When a coach picks the best team for the field, he or she considers his entire pool of players, all his talent. Similarly, when the best team is selected for the board room, why would we ignore half of the population?

Let’s examine the Australian results on The Sydney Scoreboard. Only 22% of board directors on National Sport Organisations (NSOs) are women. This is based on 55 NSOs which are recognised and funded by the Australian Sports Commission including the national governing bodies of the most popular Australian sports such as cricket, the football codes, netball, swimming, athletics, cycling, tennis and golf.

Six NSOs are to be congratulated with having at least 40% of either gender on their board (badminton, equestrian, flying disc, lacrosse, shooting and softball).

On the other side of the spectrum, ten of the 55 NSOs ignored half of the population’s pool of talent by not even appointing one woman to their board. They include Australian Rugby League, Australian Rugby Union, Cricket Australia and Surf Lifesaving Australia, some of our most iconic sports!

One iconic sport that has made a step in the right direction is AFL. They have been prominent in promoting women at the highest levels of the governance of the sport and were the first of the four football codes to appoint a woman on their board.

Sam Mostyn was appointed as an AFL Commissioner in 2005, followed by Family Court Judge, Linda Dessau, which makes women’s current representation on the AFL board two of nine or 22%. It is no coincidence that AFL is regarded by many pundits as the most successful professional football code in Australia.

It’s time other football bodies pick up the pace. We are aiming for a minimum of 40% of either gender on boards to ensure gender diversity.

Football Federation Australia has one very capable woman, Moya Dodd, lawyer and Vice-President of the Asian Football Federation, on their board but she is only one of six (14%) so there is clearly room for improvement. Nevertheless, they are a step ahead of both rugby union and rugby league which are still hovering at the starting line.
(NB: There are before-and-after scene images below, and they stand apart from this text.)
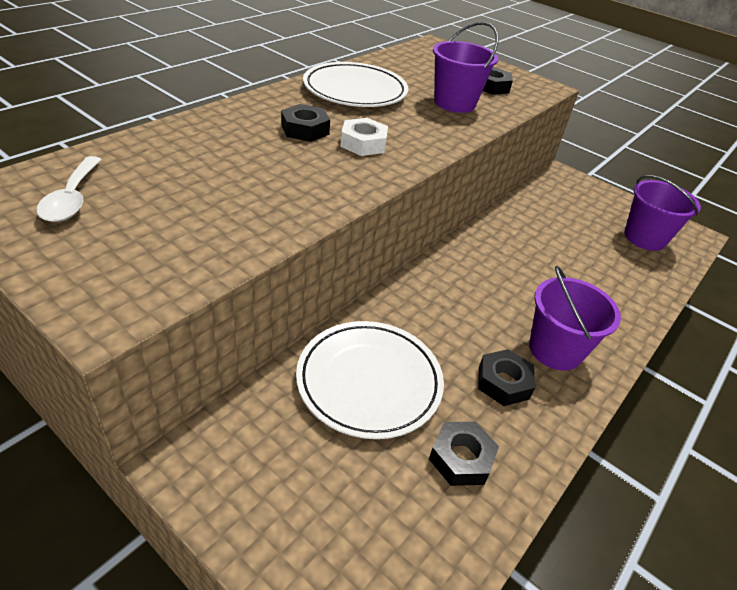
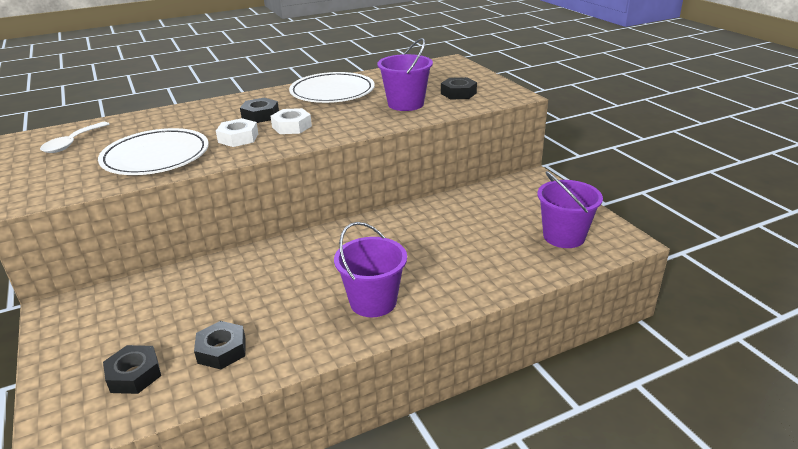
camera: 30 degrees right, 10 degrees down
(316, 166) = (238, 138): none -> white nut
(369, 381) = (207, 292): white plate -> white plate (156, 157)
(503, 382) = (305, 313): black nut -> black nut (134, 375)

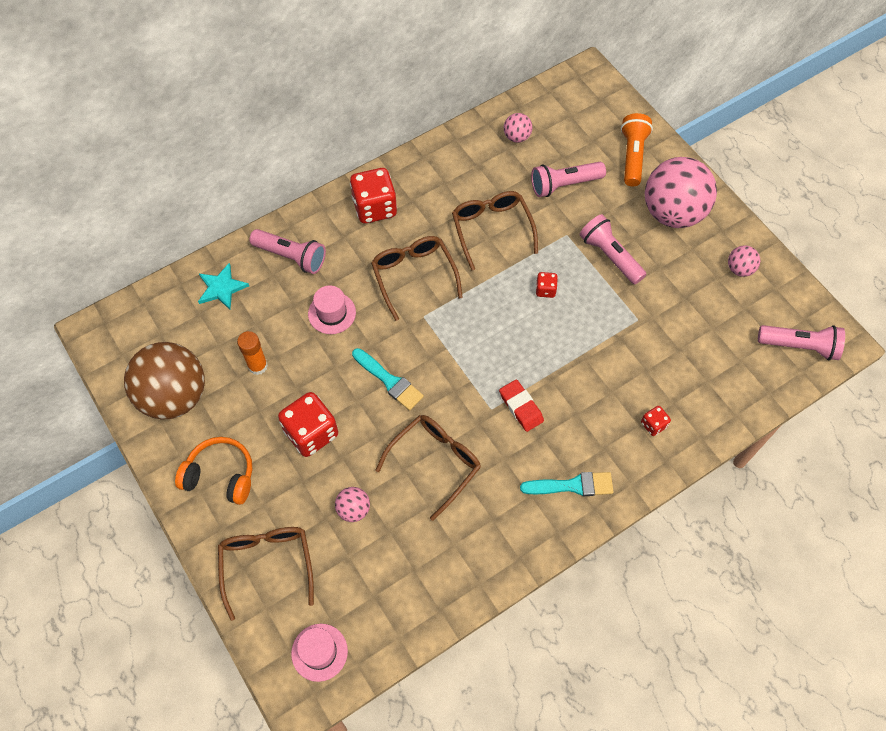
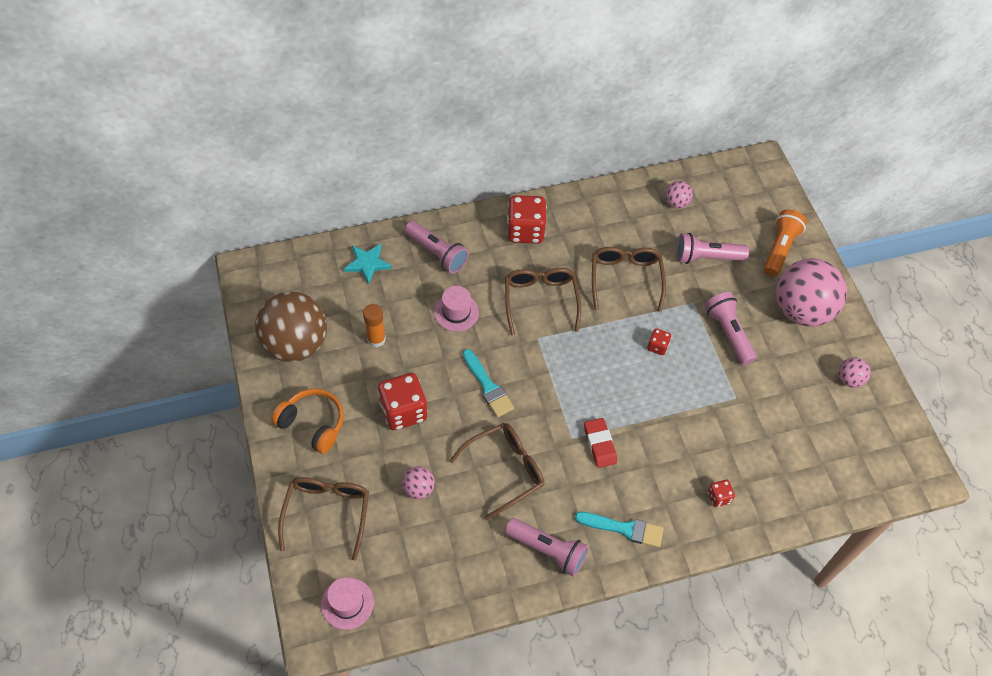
camera: 15 degrees right, 5 degrees down
(799, 346) = (885, 467): pink flashlight -> pink flashlight (548, 550)

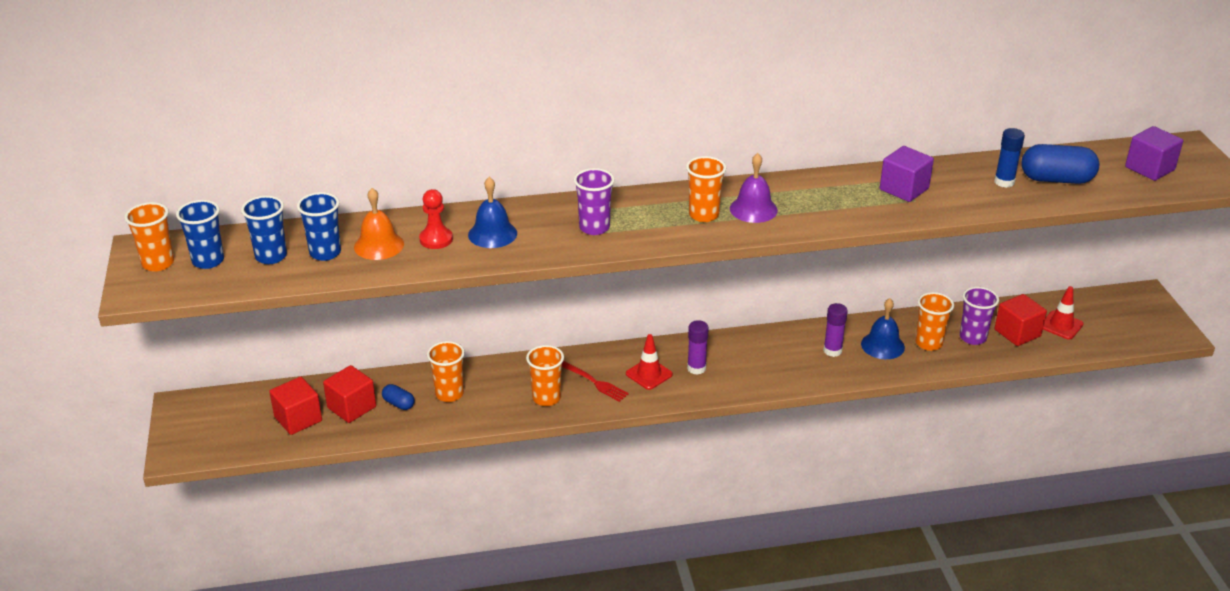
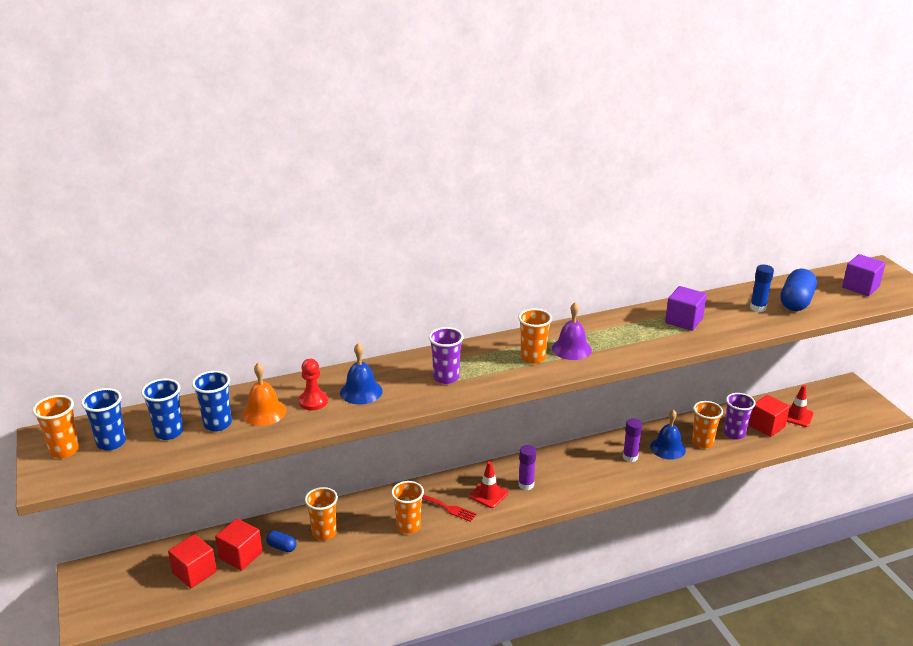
camera: 10 degrees left, 5 degrees down
(1056, 179) = (796, 302): blue capsule -> blue capsule turned 60 degrees counterclockwise

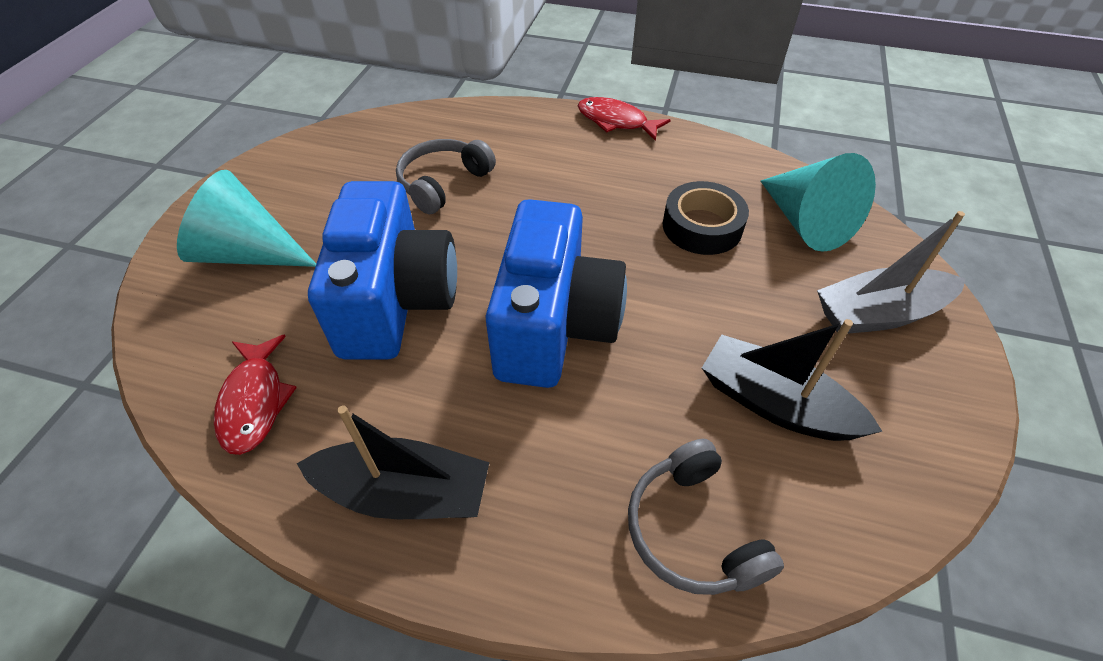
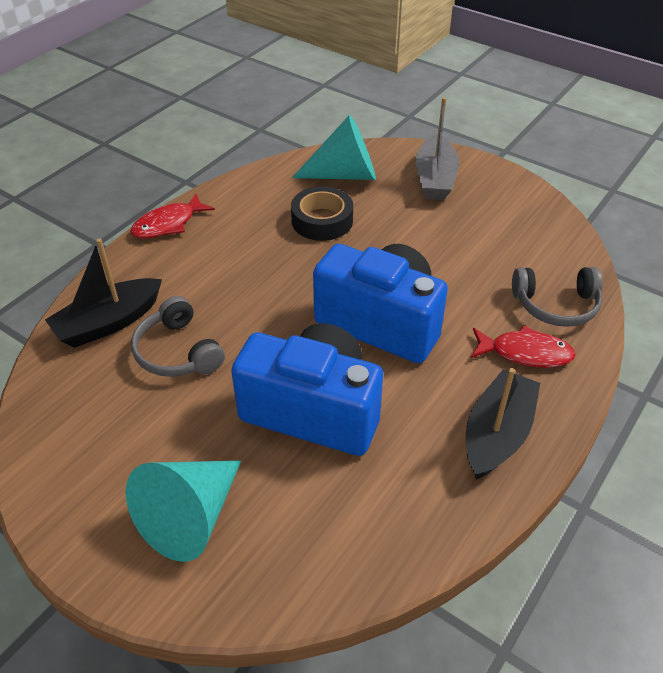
camera: 70 degrees left, 5 degrees down
(254, 402) = (384, 521): red fish -> red fish (525, 353)
(775, 403) = (484, 243): black boat -> black boat (108, 323)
The NRL, currently undergoing a major reform the way it is organised, has a great opportunity to jump to the lead by embracing good governance.

Will rugby league’s much heralded new Independent Commission include any women? Or will the mate’s attitude prevail by giving jobs to the boys?

I challenge the NRL to think outside the square, be creative and innovative. Eight commissioners: how about four men and four women?